═════ Information provided ═════
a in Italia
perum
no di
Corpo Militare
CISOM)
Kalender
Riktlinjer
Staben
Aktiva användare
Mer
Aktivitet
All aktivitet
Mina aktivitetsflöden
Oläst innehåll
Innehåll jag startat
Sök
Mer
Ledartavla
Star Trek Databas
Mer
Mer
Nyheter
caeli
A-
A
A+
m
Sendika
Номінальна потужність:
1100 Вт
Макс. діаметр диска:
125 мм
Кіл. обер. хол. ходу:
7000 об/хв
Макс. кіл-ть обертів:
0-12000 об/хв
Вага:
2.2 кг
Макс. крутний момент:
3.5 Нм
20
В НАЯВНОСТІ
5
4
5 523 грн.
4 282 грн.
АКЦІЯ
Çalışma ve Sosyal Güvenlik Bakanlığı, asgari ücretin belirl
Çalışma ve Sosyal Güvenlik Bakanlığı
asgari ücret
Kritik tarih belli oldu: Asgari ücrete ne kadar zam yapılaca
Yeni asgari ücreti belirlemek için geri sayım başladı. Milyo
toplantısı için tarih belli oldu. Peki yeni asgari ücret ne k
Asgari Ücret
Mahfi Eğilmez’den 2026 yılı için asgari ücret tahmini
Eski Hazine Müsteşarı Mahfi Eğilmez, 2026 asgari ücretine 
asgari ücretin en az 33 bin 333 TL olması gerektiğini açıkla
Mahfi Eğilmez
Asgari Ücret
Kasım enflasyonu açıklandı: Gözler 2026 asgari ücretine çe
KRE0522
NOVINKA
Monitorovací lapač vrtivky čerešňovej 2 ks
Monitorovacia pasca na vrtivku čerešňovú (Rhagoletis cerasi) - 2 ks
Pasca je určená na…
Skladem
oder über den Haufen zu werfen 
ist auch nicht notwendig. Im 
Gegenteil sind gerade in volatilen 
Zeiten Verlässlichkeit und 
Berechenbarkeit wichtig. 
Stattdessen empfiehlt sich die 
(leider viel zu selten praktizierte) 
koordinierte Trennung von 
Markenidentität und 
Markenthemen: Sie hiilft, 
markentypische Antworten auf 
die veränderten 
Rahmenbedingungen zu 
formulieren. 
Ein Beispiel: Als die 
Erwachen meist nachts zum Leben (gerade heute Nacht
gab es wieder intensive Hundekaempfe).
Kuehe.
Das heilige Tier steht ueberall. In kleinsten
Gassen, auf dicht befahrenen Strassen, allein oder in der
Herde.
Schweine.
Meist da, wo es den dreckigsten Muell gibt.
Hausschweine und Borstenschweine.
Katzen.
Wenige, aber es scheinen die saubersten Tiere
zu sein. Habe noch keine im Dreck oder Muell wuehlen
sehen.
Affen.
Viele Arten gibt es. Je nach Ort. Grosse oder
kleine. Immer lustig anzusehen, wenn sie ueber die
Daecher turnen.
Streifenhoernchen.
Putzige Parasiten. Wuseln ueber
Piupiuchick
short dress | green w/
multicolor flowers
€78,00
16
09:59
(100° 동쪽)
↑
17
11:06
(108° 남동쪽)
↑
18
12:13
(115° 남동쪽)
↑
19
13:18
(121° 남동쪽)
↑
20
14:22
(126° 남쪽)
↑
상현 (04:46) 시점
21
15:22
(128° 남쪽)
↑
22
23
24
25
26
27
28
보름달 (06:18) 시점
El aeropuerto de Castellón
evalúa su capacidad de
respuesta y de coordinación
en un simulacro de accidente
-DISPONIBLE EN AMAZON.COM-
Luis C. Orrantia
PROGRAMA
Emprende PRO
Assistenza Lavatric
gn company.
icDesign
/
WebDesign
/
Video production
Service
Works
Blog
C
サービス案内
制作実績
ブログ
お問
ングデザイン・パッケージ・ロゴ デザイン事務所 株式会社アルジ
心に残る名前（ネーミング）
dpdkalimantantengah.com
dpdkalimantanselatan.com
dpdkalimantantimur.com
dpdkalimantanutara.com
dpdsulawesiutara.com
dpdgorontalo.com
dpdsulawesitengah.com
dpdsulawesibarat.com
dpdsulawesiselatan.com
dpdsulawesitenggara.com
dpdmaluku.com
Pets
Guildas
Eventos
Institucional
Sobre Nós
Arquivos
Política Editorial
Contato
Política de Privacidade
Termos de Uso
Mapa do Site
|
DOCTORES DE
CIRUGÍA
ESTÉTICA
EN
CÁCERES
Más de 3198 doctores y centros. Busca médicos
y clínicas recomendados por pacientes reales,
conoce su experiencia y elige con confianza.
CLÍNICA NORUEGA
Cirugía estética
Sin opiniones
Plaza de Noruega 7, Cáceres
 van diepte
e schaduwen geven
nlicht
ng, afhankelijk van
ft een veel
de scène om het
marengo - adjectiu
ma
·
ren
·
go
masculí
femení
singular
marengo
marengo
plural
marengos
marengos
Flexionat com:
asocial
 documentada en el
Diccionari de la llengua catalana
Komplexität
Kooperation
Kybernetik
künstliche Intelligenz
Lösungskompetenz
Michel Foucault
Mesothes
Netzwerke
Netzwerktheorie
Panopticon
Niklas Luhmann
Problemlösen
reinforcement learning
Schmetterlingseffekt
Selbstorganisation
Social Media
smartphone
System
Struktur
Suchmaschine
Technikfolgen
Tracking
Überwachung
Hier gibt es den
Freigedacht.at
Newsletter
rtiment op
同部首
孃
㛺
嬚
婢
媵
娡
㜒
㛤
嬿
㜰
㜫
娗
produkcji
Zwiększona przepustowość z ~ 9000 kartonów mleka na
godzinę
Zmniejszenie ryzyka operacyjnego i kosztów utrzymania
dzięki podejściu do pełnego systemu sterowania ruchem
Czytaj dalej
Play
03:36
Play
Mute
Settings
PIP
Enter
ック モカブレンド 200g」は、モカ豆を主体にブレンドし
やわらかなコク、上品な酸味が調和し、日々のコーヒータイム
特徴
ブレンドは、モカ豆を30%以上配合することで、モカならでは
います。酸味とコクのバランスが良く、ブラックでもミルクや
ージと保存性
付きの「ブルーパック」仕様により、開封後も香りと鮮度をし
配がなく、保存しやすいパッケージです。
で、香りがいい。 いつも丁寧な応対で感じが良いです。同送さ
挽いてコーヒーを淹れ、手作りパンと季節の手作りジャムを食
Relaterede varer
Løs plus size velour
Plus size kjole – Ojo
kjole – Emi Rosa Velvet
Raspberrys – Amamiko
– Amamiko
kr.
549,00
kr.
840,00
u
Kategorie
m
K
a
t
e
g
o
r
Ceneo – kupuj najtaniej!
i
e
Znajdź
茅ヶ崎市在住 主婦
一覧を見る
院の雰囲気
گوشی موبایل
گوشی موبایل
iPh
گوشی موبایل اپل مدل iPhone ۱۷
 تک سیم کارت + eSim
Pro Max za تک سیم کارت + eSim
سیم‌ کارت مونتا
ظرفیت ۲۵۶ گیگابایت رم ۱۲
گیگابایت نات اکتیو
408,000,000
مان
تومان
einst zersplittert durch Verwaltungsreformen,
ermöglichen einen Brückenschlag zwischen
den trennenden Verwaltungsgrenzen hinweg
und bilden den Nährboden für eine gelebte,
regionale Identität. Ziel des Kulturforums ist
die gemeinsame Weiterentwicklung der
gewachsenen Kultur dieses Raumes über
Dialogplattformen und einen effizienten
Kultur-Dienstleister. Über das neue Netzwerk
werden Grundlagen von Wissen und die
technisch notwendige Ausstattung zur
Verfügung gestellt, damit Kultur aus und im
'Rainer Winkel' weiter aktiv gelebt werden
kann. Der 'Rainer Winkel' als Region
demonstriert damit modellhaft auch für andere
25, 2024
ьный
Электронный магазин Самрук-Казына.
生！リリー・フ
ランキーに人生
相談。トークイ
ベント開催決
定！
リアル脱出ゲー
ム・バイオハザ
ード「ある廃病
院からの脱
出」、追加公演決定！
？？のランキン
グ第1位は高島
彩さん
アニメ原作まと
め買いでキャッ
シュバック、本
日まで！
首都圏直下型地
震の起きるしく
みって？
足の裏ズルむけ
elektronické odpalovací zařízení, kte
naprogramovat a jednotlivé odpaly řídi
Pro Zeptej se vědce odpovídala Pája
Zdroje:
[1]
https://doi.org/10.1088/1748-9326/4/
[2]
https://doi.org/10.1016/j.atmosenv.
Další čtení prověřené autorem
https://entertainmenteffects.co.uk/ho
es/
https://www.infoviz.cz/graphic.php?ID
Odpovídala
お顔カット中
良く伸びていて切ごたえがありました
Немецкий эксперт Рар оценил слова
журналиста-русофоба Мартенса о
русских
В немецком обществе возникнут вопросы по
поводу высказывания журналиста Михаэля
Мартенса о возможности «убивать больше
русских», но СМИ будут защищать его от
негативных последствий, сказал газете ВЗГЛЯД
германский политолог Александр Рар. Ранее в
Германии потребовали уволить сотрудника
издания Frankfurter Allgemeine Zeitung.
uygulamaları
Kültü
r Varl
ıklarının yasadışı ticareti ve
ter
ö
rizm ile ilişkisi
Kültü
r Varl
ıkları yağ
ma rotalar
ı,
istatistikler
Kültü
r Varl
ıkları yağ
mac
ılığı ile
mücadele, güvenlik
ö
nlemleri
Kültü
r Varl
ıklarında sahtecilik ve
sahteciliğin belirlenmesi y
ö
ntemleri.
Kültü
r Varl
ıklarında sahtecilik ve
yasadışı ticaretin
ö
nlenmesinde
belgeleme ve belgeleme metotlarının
═════
> Exercise
Look through the data above and return exactly the lines from the one that contains "dpdsulawesitenggara.com" to the one that contains "de scène om het", inclusive, with nothing else.

> Output for this exercise
dpdsulawesitenggara.com
dpdmaluku.com
Pets
Guildas
Eventos
Institucional
Sobre Nós
Arquivos
Política Editorial
Contato
Política de Privacidade
Termos de Uso
Mapa do Site
|
DOCTORES DE
CIRUGÍA
ESTÉTICA
EN
CÁCERES
Más de 3198 doctores y centros. Busca médicos
y clínicas recomendados por pacientes reales,
conoce su experiencia y elige con confianza.
CLÍNICA NORUEGA
Cirugía estética
Sin opiniones
Plaza de Noruega 7, Cáceres
 van diepte
e schaduwen geven
nlicht
ng, afhankelijk van
ft een veel
de scène om het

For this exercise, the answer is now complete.